The Nafah IDF base recently made headlines in an Israeli TV series on the 1973 Yom Kippur War which was bought by HBO, Valley of Tears. Now an archaeological excavation conducted on the Golan Heights reveals for the first time that the name Nafah was given to the site as early as 1700 years ago.
A boundary stone inscribed in Greek was discovered during an archaeological excavation conducted by the Israel Antiquities Authority ahead of the Mekorot Water Company project to install a water pipeline in Nafah. At some point, the boundary stone was re-purposed as a tombstone.
The excavation was directed by Dina Avshalom-Gorni and Yardenna Alexandre of the IAA with local volunteers as well as students from the pre-military academies in Maayan Baruch and Kela Alon.
Dr.

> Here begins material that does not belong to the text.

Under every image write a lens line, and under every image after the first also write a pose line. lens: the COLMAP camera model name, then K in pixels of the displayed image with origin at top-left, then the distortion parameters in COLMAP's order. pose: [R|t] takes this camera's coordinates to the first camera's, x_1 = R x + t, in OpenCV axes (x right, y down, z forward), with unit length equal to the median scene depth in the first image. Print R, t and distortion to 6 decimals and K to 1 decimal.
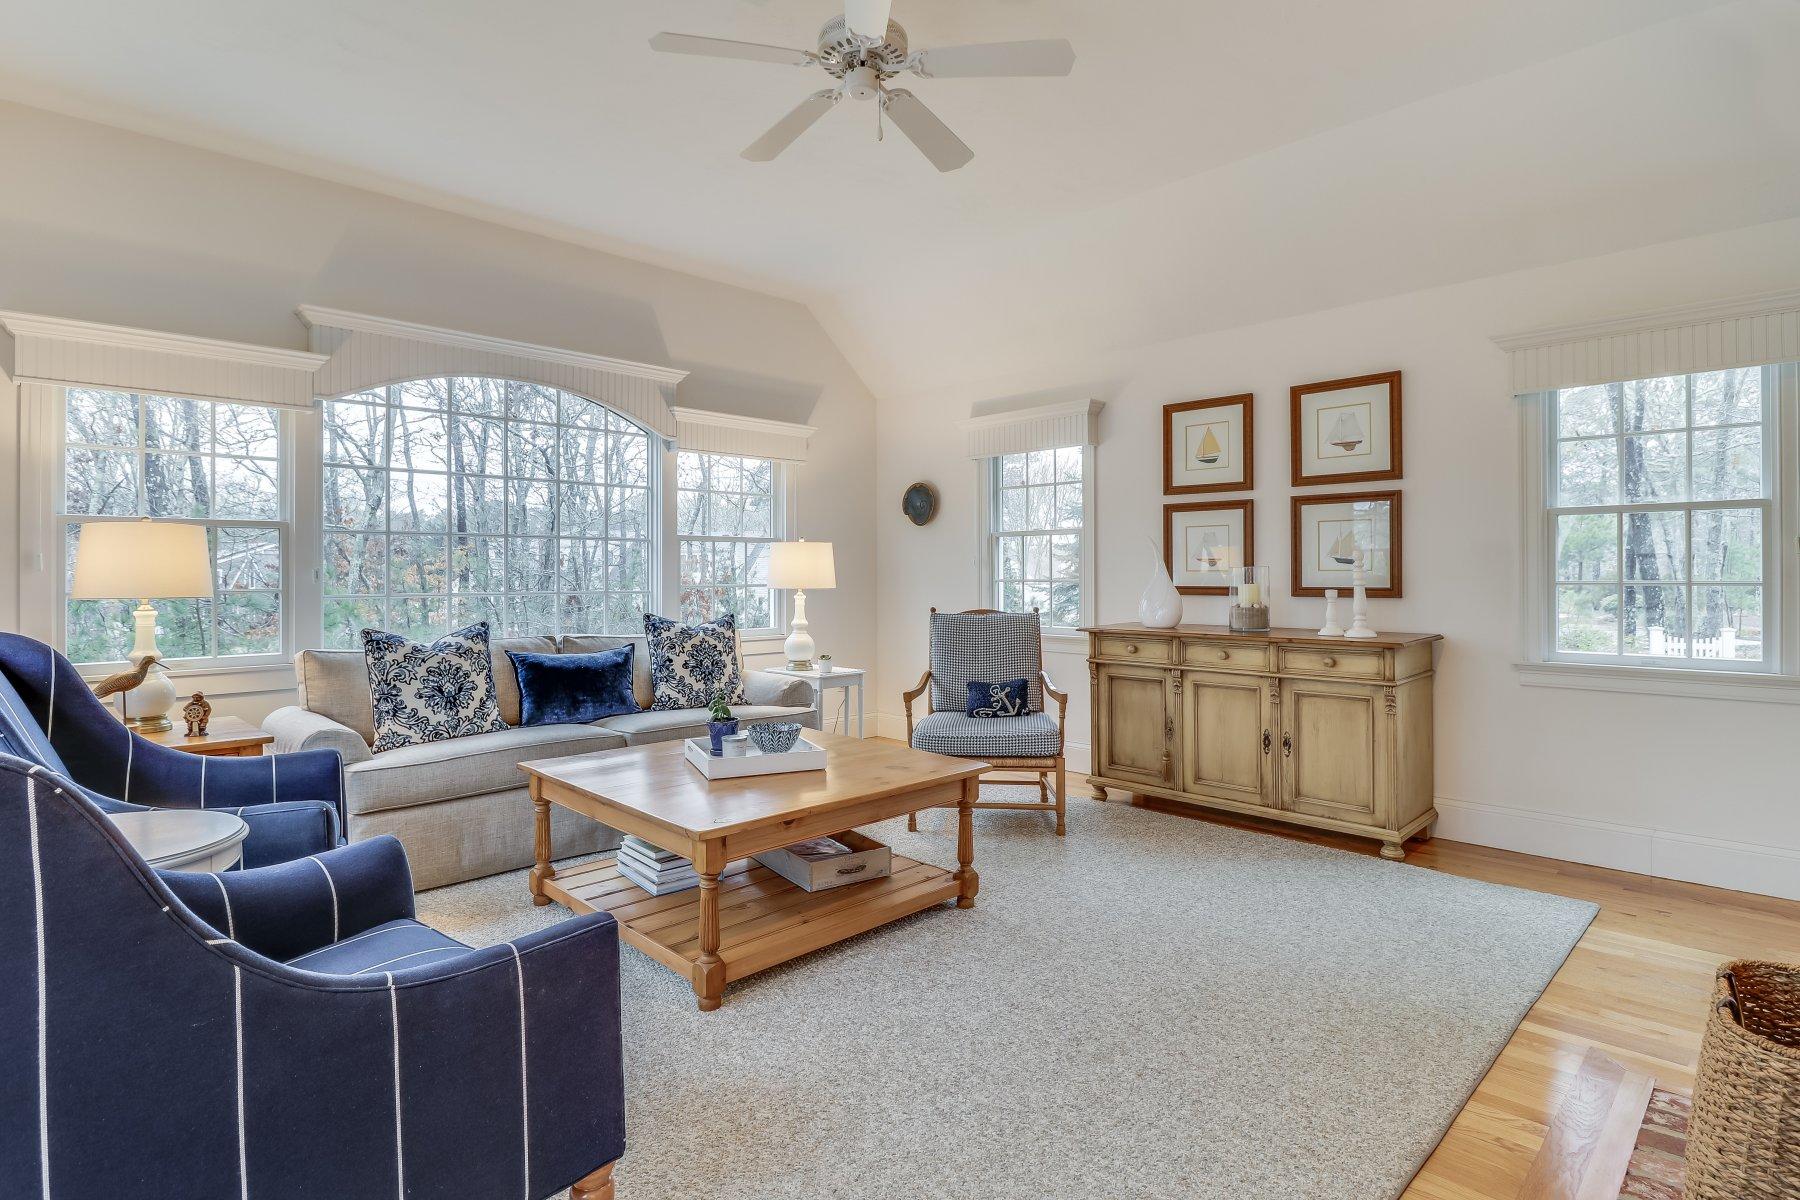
lens RADIAL K [[878.5, 0, 897.7], [0, 878.5, 574.2], [0, 0, 1]] dist [-0.001154, -0.000076]
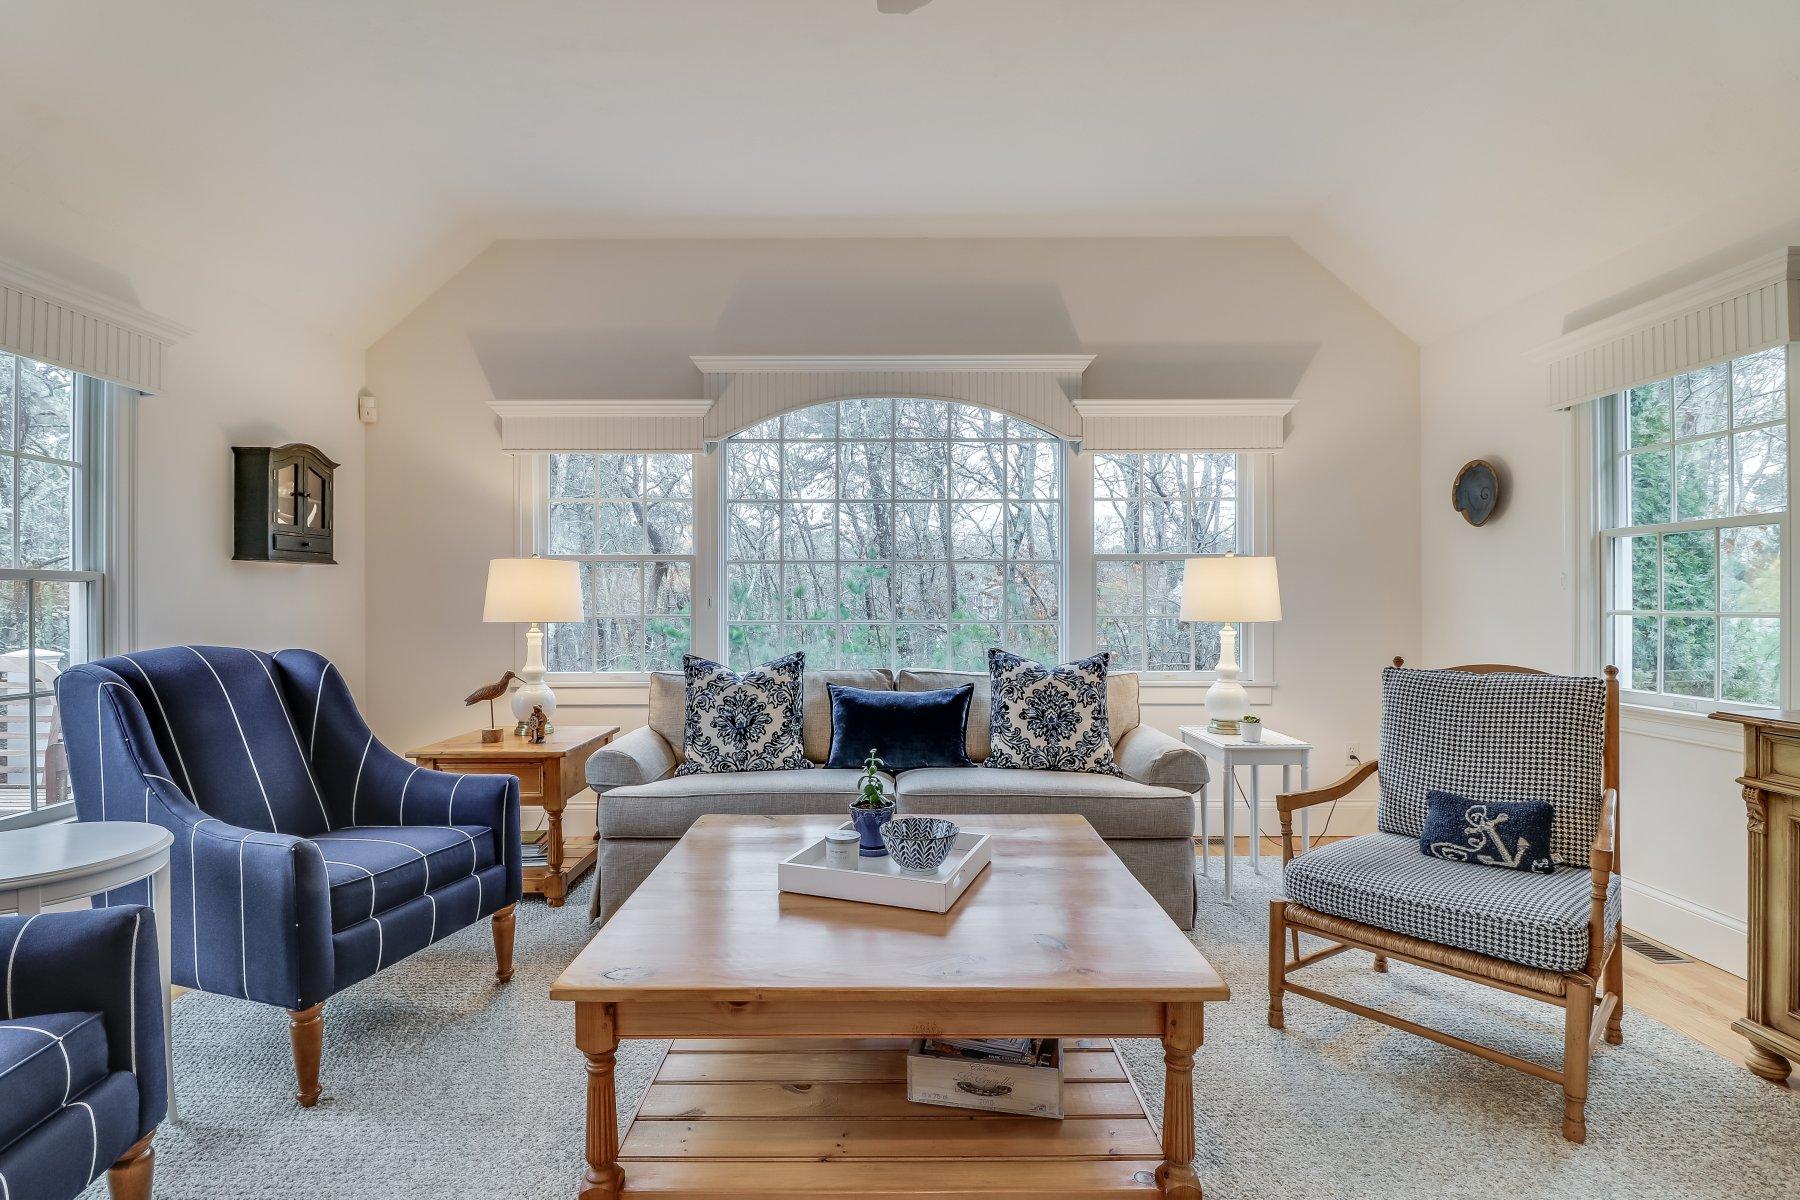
lens RADIAL K [[841.5, 0, 900.0], [0, 841.5, 600.0], [0, 0, 1]] dist [-0.004882, -0.000852]
pose [[0.721531, 0.001996, -0.692379, 0.214059], [0.000272, 0.999995, 0.003166, -0.004365], [0.692382, -0.002473, 0.721527, 0.370008]]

Danny Syon, together with Prof. Haim Ben-David from the Kinneret Academic College, deciphered the Greek writing on the stone and raised great excitement in archaeological circles.
According to the researchers, the inscription, which mentions the name Kfar Nafah (Nafah village), was written on a boundary stone that was part of a project conducted under the Roman Emperor Diocletian (around 300 CE), to mark the boundaries of local villages for the purpose of collecting taxes.
This is the first boundary stone in the center of the Golan Heights which bears the name of a place that has been preserved to this day: Nafah was the name of the Syrian village that existed here until the Six-Day War in 1967, where today a military base bearing the same name was established.
Usually, ancient names are preserved as a result of settlement continuity which preserves ancient names from generation to generation. However, at Nafah the ancient remains have not revealed such settlement continuity, and since the Byzantine period—about 1500 years ago, until modern times, there haven’t been any known settlements in the area, apart from briefly during the Mamluk period (13th to 15th centuries CE). Then, centuries later, the Syrian village bearing the name appeared.
The fact that a boundary stone inscribed with the name of a settlement has been preserved to this day is a rare phenomenon, according to the researchers, who now speculate that names of ancient settlements were preserved for many generations, even where settlement continuity did not take place.
According to Yardenna Alexandre and Dina Avshalom-Gorni of the IAA, “the fascinating excavation at Nafah uncovered a public building from the Mamluk period, which served as a road station. This is the first public administrative building from the Mamluk period excavated in the Golan Heights. The road station was built on the main road connecting the Galilee to Damascus, and probably served as a stopover and resting place for traders and government officials traveling from Tsfat, the capital city of Mamluk Galilee, to Damascus. Here they dined and slept, prepared their equipment for the journey, and cared for the horses.”
“The remains of a furnace and some iron slag were found in the building’s courtyard, indicating that a blacksmith may have worked here, repairing the horseshoes during the stopover,” they added.